指示 1:
スラップに関する本文のうち、「平手打ち(英:slap)にも通じる表現でもある。」を含む箇所から書き始め、「法律を制定した自治体もある。」で終わる部分までを一字も変えずに書き写してください。
指示 2:
次の(a)〜(c)がスラップに関する本文と一致するかを、それぞれ「はい」か「いいえ」で答え、判断の決め手となる本文の語句をそのまま引用してください。
(a) カリフォルニア州の反SLAPP法では、提訴がスラップと認められると、訴訟費用の負担義務は原告側に課される。
(b) 日本では1990年頃から、企業が市民らを相手取って高額な損害賠償を求める民事訴訟が乱発されるようになった。
(c) スラップという概念は、日本の用語としてすでに定着している。

----- 原文

スラップ
スラップ(英: SLAPP、strategic lawsuit against public participation、恫喝訴訟、威圧訴訟、批判的言論威嚇目的訴訟[1])とは、訴訟の形態の一つで、社会的にみて「比較強者」(社会的地位の高い政治家、大企業および役員など)が、社会的にみて「比較弱者」(社会的地位の低い個人・市民・被害者など、公の場での発言や政府・自治体などへの対応を求める行動が起こせない者)を相手取り、恫喝・発言封じなどの威圧的、恫喝的あるいは報復的な目的で起こすものをいう。
平手打ち(英:slap)にも通じる表現でもある。
概説
スラップは、社会的地位や経済的な余裕のある比較強者が原告となり、比較弱者を被告とすることで恫喝的に訴訟を提起することが多い。
実際に比較強者が訴訟を提起した場合、被告側たる比較弱者には、法廷準備費用や時間的拘束[2]などの負担を強いられるため、訴えられた本人だけでなく、訴えられることを恐れ、被告以外の市民・被害者やメディアの言論や行動等の委縮、さらには被害者の泣き寝入りを誘発すること、証人の確保さえ難しくなる。したがって原告は、仮に敗訴してもスラップの主目的たる嫌がらせを容易に達成できる。
スラップにおいては、原告よりも経済力の劣る個人が標的になるが、あえて批判するメディアを訴えず、取材対象者である市民を訴える例もある。そのため、欧米を中心に、表現の自由を揺るがす行為として問題化しており、スラップを禁じる法律を制定した自治体もある。
アメリカ合衆国カリフォルニア州では、「反SLAPP法」という州法に基づき、被告側が原告側の提訴をスラップであると反論して認められれば公訴は棄却され、訴訟費用の負担義務は原告側に課される[3]。
日本国内での動き
日本でも、2000年頃から企業が「業務妨害」や「名誉毀損」などを口実とした訴訟の形式をとり、企業・団体と、その問題性を告発する市民や被害者、支援団体、弁護士、ジャーナリストらを相手取り、高額な損害賠償を求める民事訴訟が乱発されるようになった。市民・被害者側、ジャーナリスト側でこれらの形態の訴訟の社会問題性が認識されるようになり、このスラップという概念を浸透させる動きが見られているが、日本の用語としては定着途上の段階である。

----------
----- 提示資料

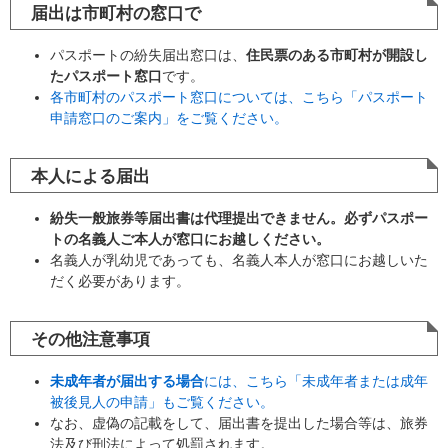
届出は市町村の窓口で
パスポートの紛失届出窓口は、
住民票のある市町村が開設し
たパスポート窓口
です。
各市町村のパスポート窓口については、こちら「パスポート
申請窓口のご案内」をご覧ください。
本人による届出
紛失一般旅券等届出書は代理提出できません。
必ずパスポー
トの名義人ご本人が窓口にお越しください。
名義人が乳幼児であっても、名義人本人が窓口にお越しいた
だく必要があります。
その他注意事項
未成年者が届出する場合
には、こちら「未成年者または成年
被後見人の申請」もご覧ください。
なお、虚偽の記載をして、届出書を提出した場合等は、旅券
法及び刑法によって処罰されます。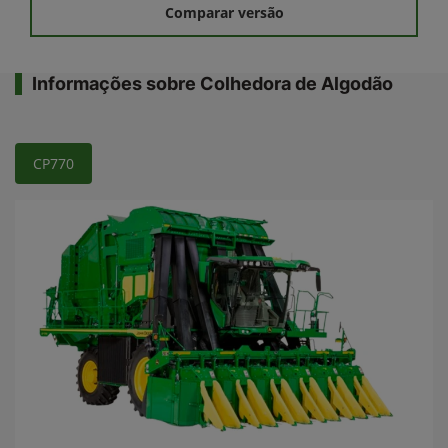
Comparar versão
Informações sobre Colhedora de Algodão
CP770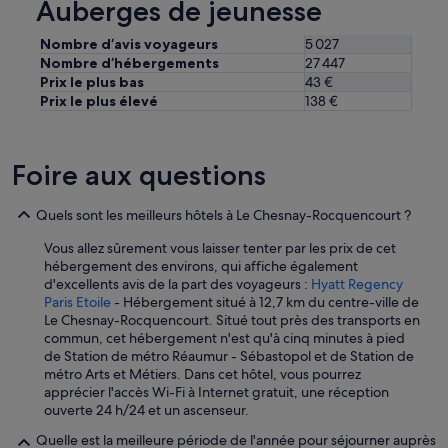
Auberges de jeunesse
o
t
n
i
Nombre d’avis voyageurs
5 027
a
m
Nombre d’hébergements
27 447
r
e
r
Prix le plus bas
43 €
n
i
Prix le plus élevé
138 €
t
v
,
é
n
e
e
Foire aux questions
q
u
u
f
i
d
Quels sont les meilleurs hôtels à Le Chesnay-Rocquencourt ?
m
'
'
u
Vous allez sûrement vous laisser tenter par les prix de cet
o
n
hébergement des environs, qui affiche également
n
p
d'excellents avis de la part des voyageurs :
Hyatt Regency
t
e
Paris Etoile
- Hébergement situé à 12,7 km du centre-ville de
p
u
Le Chesnay-Rocquencourt. Situé tout près des transports en
e
p
commun, cet hébergement n'est qu'à cinq minutes à pied
r
l
de Station de métro Réaumur - Sébastopol et de Station de
d
u
métro Arts et Métiers. Dans cet hôtel, vous pourrez
u
s
apprécier l'accès Wi-Fi à Internet gratuit, une réception
e
d
ouverte 24 h/24 et un ascenseur.
.
'
Quelle est la meilleure période de l'année pour séjourner auprès
T
u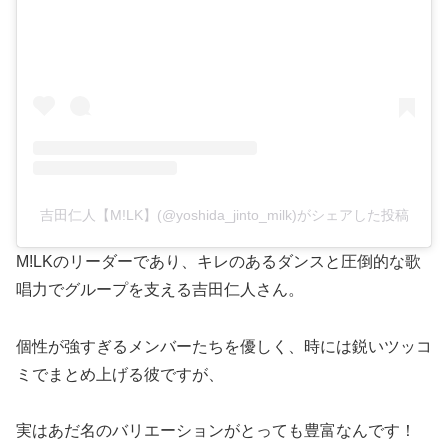
吉田仁人【M!LK】(@yoshida_jinto_milk)がシェアした投稿
M!LKのリーダーであり、キレのあるダンスと圧倒的な歌
唱力でグループを支える吉田仁人さん。
個性が強すぎるメンバーたちを優しく、時には鋭いツッコ
ミでまとめ上げる彼ですが、
実はあだ名のバリエーションがとっても豊富なんです！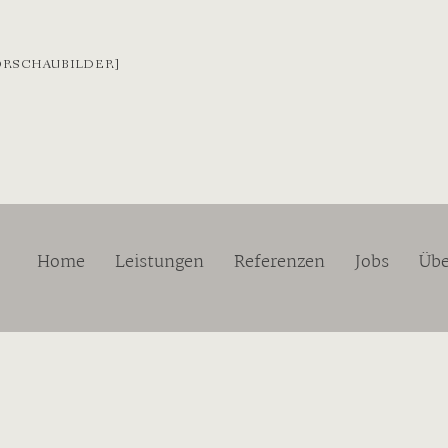
ORSCHAUBILDER]
Home
Leistungen
Referenzen
Jobs
Übe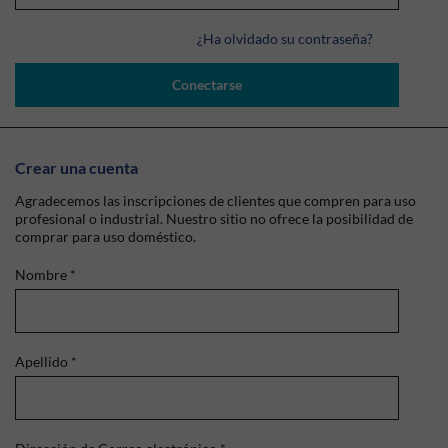
¿Ha olvidado su contraseña?
Conectarse
Crear una cuenta
Agradecemos las inscripciones de clientes que compren para uso
profesional o industrial. Nuestro sitio no ofrece la posibilidad de
comprar para uso doméstico.
Nombre
*
Apellido
*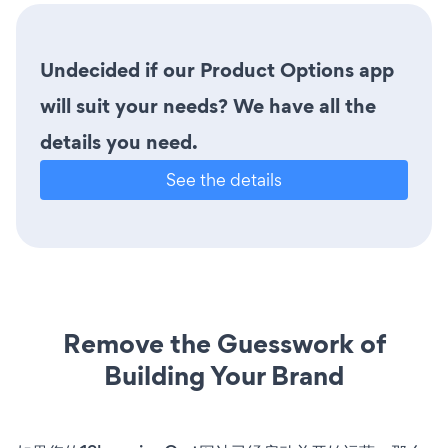
Undecided if our Product Options app
will suit your needs? We have all the
details you need.
See the details
Remove the Guesswork of
Building Your Brand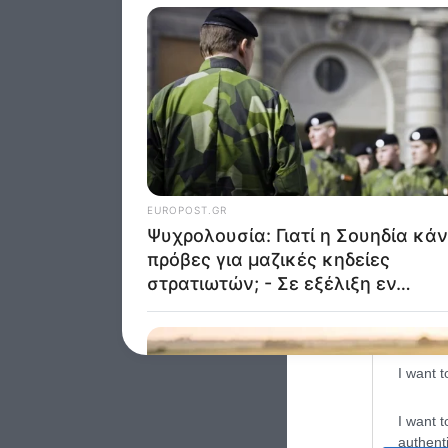
Google 
I want t
web or d
I want t
purpose
I want 
I want t
web or d
I want t
or app.
I want t
I want t
authenti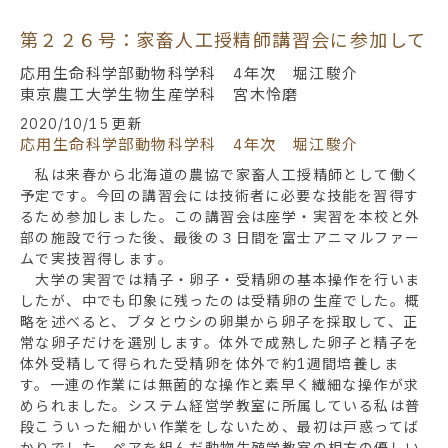
第２２６号：家畜人工授精師講習会に参加して
応用生命科学部動物科学科 4年次 堀江駿介
東京農工大学生物生産学科 宮木怜磨
2020/10/15 更新
応用生命科学部動物科学科 4年次 堀江駿介
私は来春から北海道の農協で家畜人工授精師として働く
予定です。今回の講習会には技術者に必要な技能を習得す
るため参加しました。この講習会は座学・実習を本校と外
部の施設で行った後、最後の３日間を富士アニマルファー
ムで実技習得します。
大学の実習では精子・卵子・受精卵の基本操作を行いま
したが、中でも印象に残ったのは受精卵の生産でした。概
略を述べると、ブタとウシの卵巣から卵子を採取して、正
常な卵子だけを選別します。体外で成熟した卵子と精子を
体外受精して得られた受精卵を体外で約1週間培養しま
す。一連の作業には無菌的な操作と素早く繊細な操作が求
められました。システム経営学教室に所属している私は普
段こういった細かい作業をしないため、最初は戸惑ってば
かりでした。ペアを組んだ動物生殖学教室の相方の優しい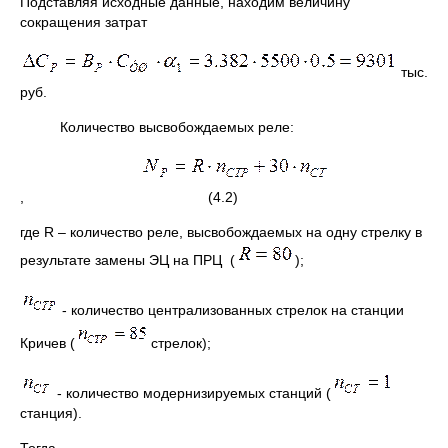
Подставляя исходные данные, находим величину
сокращения затрат
тыс.
руб.
Количество высвобождаемых реле:
, (4.2)
где R – количество реле, высвобождаемых на одну стрелку в
результате замены ЭЦ на ПРЦ (
);
- количество централизованных стрелок на станции
Кричев (
стрелок);
- количество модернизируемых станций (
станция).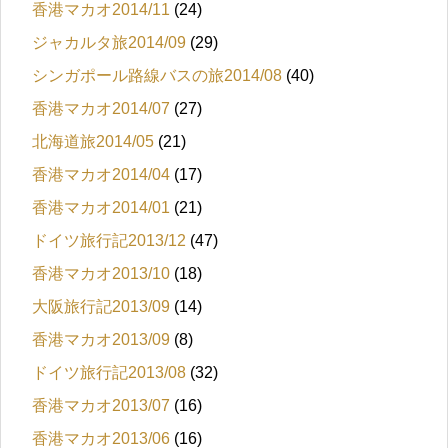
香港マカオ2014/11
(24)
ジャカルタ旅2014/09
(29)
シンガポール路線バスの旅2014/08
(40)
香港マカオ2014/07
(27)
北海道旅2014/05
(21)
香港マカオ2014/04
(17)
香港マカオ2014/01
(21)
ドイツ旅行記2013/12
(47)
香港マカオ2013/10
(18)
大阪旅行記2013/09
(14)
香港マカオ2013/09
(8)
ドイツ旅行記2013/08
(32)
香港マカオ2013/07
(16)
香港マカオ2013/06
(16)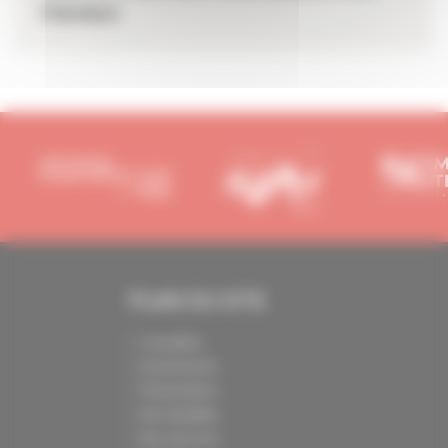
travaux
PLAN DU SITE
Actualités
Evénements
Présentation
Nos batailles
Nos services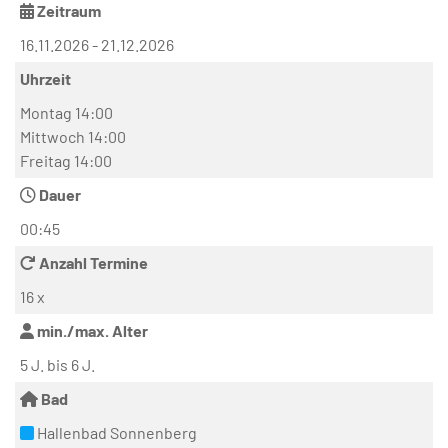
Zeitraum
16.11.2026 - 21.12.2026
Uhrzeit
Montag 14:00
Mittwoch 14:00
Freitag 14:00
Dauer
00:45
Anzahl Termine
16 x
min./max. Alter
5 J. bis 6 J.
Bad
Hallenbad Sonnenberg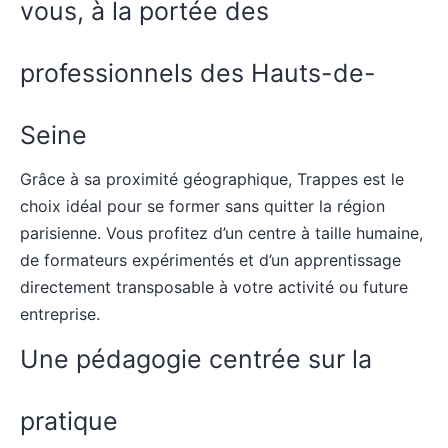
vous, à la portée des
professionnels des Hauts-de-
Seine
Grâce à sa proximité géographique, Trappes est le
choix idéal pour se former sans quitter la région
parisienne. Vous profitez d’un centre à taille humaine,
de formateurs expérimentés et d’un apprentissage
directement transposable à votre activité ou future
entreprise.
Une pédagogie centrée sur la
pratique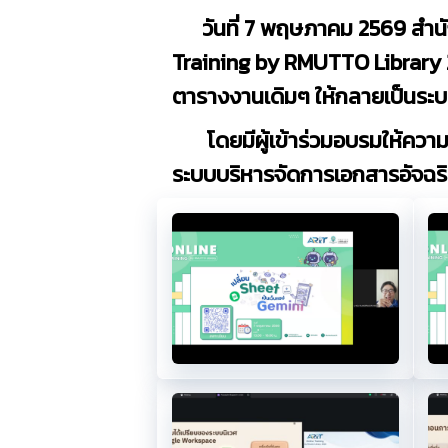
วันที่ 7 พฤษภาคม 2569 สำนั
Training by RMUTTO Library 20
ตารางงานเดิมๆ ให้กลายเป็นระบบ
โดยมีผู้เข้าร่วมอบรมให้ความส
ระบบบริหารจัดการเอกสารอัจฉริ
1.1
1
5.1
5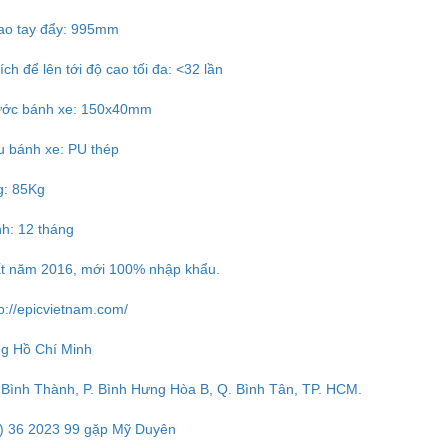
cao tay đẩy: 995mm
kích để lên tới độ cao tối đa: <32 lần
hước bánh xe: 150x40mm
ệu bánh xe: PU thép
g: 85Kg
nh: 12 tháng
ất năm 2016, mới 100% nhập khẩu.
tp://epicvietnam.com/
g Hồ Chí Minh
 Bình Thành, P. Bình Hưng Hòa B, Q. Bình Tân, TP. HCM.
.8) 36 2023 99 gặp Mỹ Duyên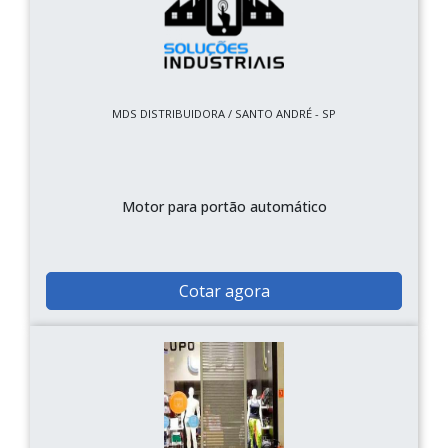
MDS DISTRIBUIDORA / SANTO ANDRÉ - SP
Motor para portão automático
Cotar agora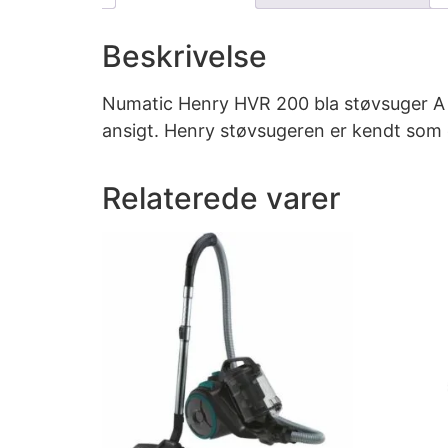
Beskrivelse
Numatic Henry HVR 200 bla støvsuger A 
ansigt. Henry støvsugeren er kendt som e
Relaterede varer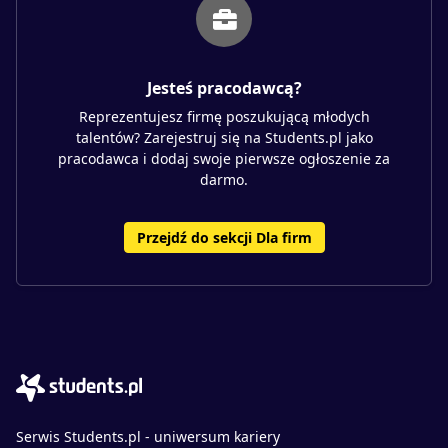
Jesteś pracodawcą?
Reprezentujesz firmę poszukującą młodych
talentów? Zarejestruj się na Students.pl jako
pracodawca i dodaj swoje pierwsze ogłoszenie za
darmo.
Przejdź do sekcji Dla firm
Serwis Students.pl - uniwersum kariery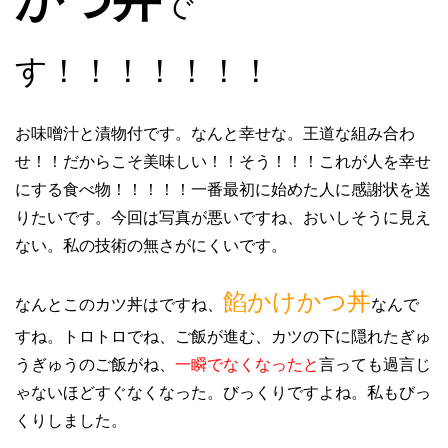
で
す！！！！！！！
お味噌汁と漬物付です。なんと幸せな。王道な組み合わ
せ！！だからこそ美味しい！！そう！！！これが人を幸せ
にする食べ物！！！！！一番最初に始めた人に感謝状を送
りたいです。今回は写真が悪いですね、おいしそうに見え
ない。私の技術の無さがにくいです。
餡かけかつ丼
なんとこのカツ丼はですね、
なんで
すね。トロトロでね、ご飯が進む、カツの下に隠れたぎゅ
うぎゅうのご飯がね、
一瞬でなくなったと
言っても過言じ
ゃないほどすぐなくなった。びっくりですよね。私もびっ
くりしました。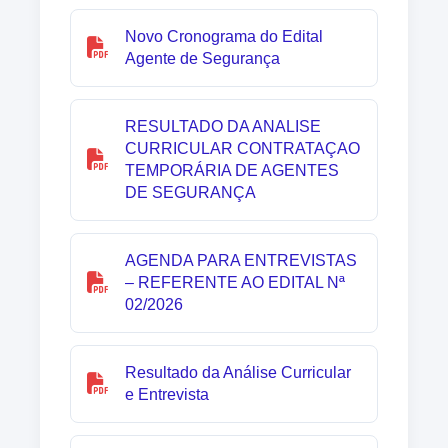
Novo Cronograma do Edital
Agente de Segurança
RESULTADO DA ANALISE
CURRICULAR CONTRATAÇAO
TEMPORÁRIA DE AGENTES
DE SEGURANÇA
AGENDA PARA ENTREVISTAS
– REFERENTE AO EDITAL Nª
02/2026
Resultado da Análise Curricular
e Entrevista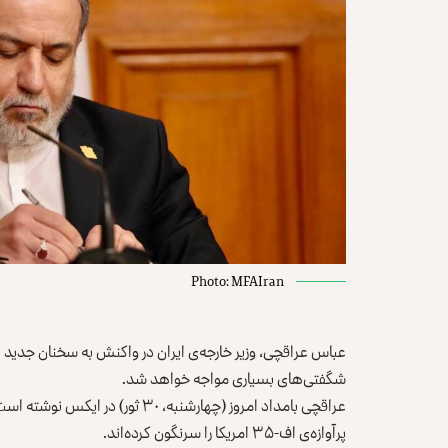
Photo: MFAIran
عباس عراقچی، وزیر خارجه‌ی ایران در واکنش به سخنان جدید 
شگفتی‌های بسیاری مواجه خواهد شد.
عراقچی بامداد امروز (چهارشنبه، 
پرآوازه‌ی اف-۳۵ امریکا را سرنگون کرده‌اند.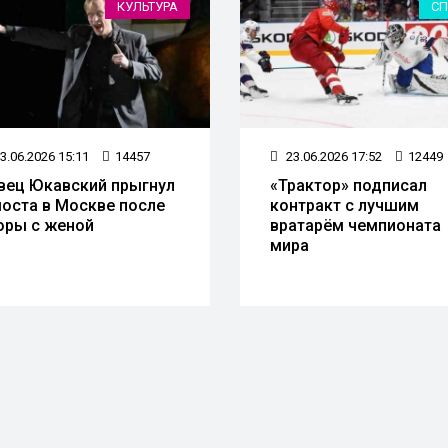
КУЛЬТУРА
СП
3.06.2026 15:11
14457
23.06.2026 17:52
12449
вец Юкавский прыгнул
«Трактор» подписал
моста в Москве после
контракт с лучшим
оры с женой
вратарём чемпионата
мира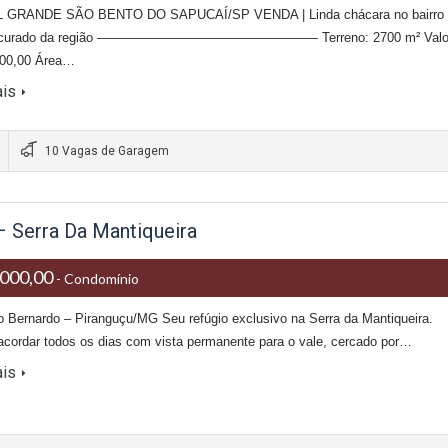
 GRANDE SÃO BENTO DO SAPUCAÍ/SP VENDA | Linda chácara no bairro
rocurado da região ————————————————— Terreno: 2700 m² Valo
000,00 Área…
ais
10 Vagas de Garagem
 Serra Da Mantiqueira
000,00
- Condomínio
o Bernardo – Piranguçu/MG Seu refúgio exclusivo na Serra da Mantiqueira.
acordar todos os dias com vista permanente para o vale, cercado por…
ais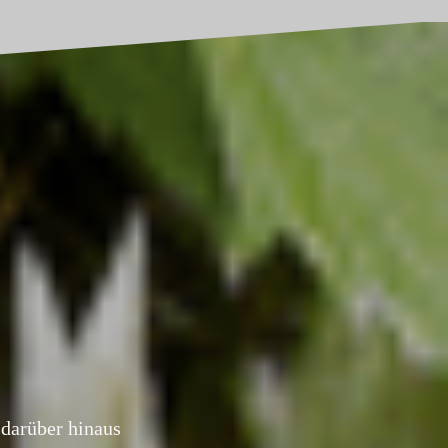
darüber hinaus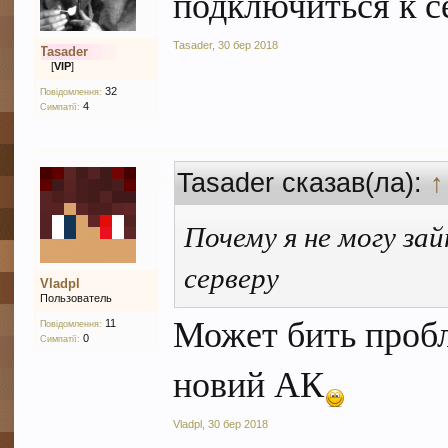
подключиться к с
Tasader
,
30 бер 2018
Tasader
[
VIP
]
32
Повідомлення:
4
Симпатії:
Tasader сказав(ла):
↑
Почему я не могу за
серверу
Vladpl
Пользователь
Может бить пробл
11
Повідомлення:
0
Симпатії:
новий АК
Vladpl
,
30 бер 2018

----------

回答 1:
平手打ち(英:slap)にも通じる表現でもある。
概説
スラップは、社会的地位や経済的な余裕のある比較強者が原告となり、比較弱者を被告とすることで恫喝的に訴訟を提起することが多い。
実際に比較強者が訴訟を提起した場合、被告側たる比較弱者には、法廷準備費用や時間的拘束[2]などの負担を強いられるため、訴えられた本人だけでなく、訴えられることを恐れ、被告以外の市民・被害者やメディアの言論や行動等の委縮、さらには被害者の泣き寝入りを誘発すること、証人の確保さえ難しくなる。したがって原告は、仮に敗訴してもスラップの主目的たる嫌がらせを容易に達成できる。
スラップにおいては、原告よりも経済力の劣る個人が標的になるが、あえて批判するメディアを訴えず、取材対象者である市民を訴える例もある。そのため、欧米を中心に、表現の自由を揺るがす行為として問題化しており、スラップを禁じる法律を制定した自治体もある。

回答 2:
(a) はい。「訴訟費用の負担義務は原告側に課される」
(b) いいえ。「日本でも、2000年頃から企業が」
(c) いいえ。「日本の用語としては定着途上の段階である」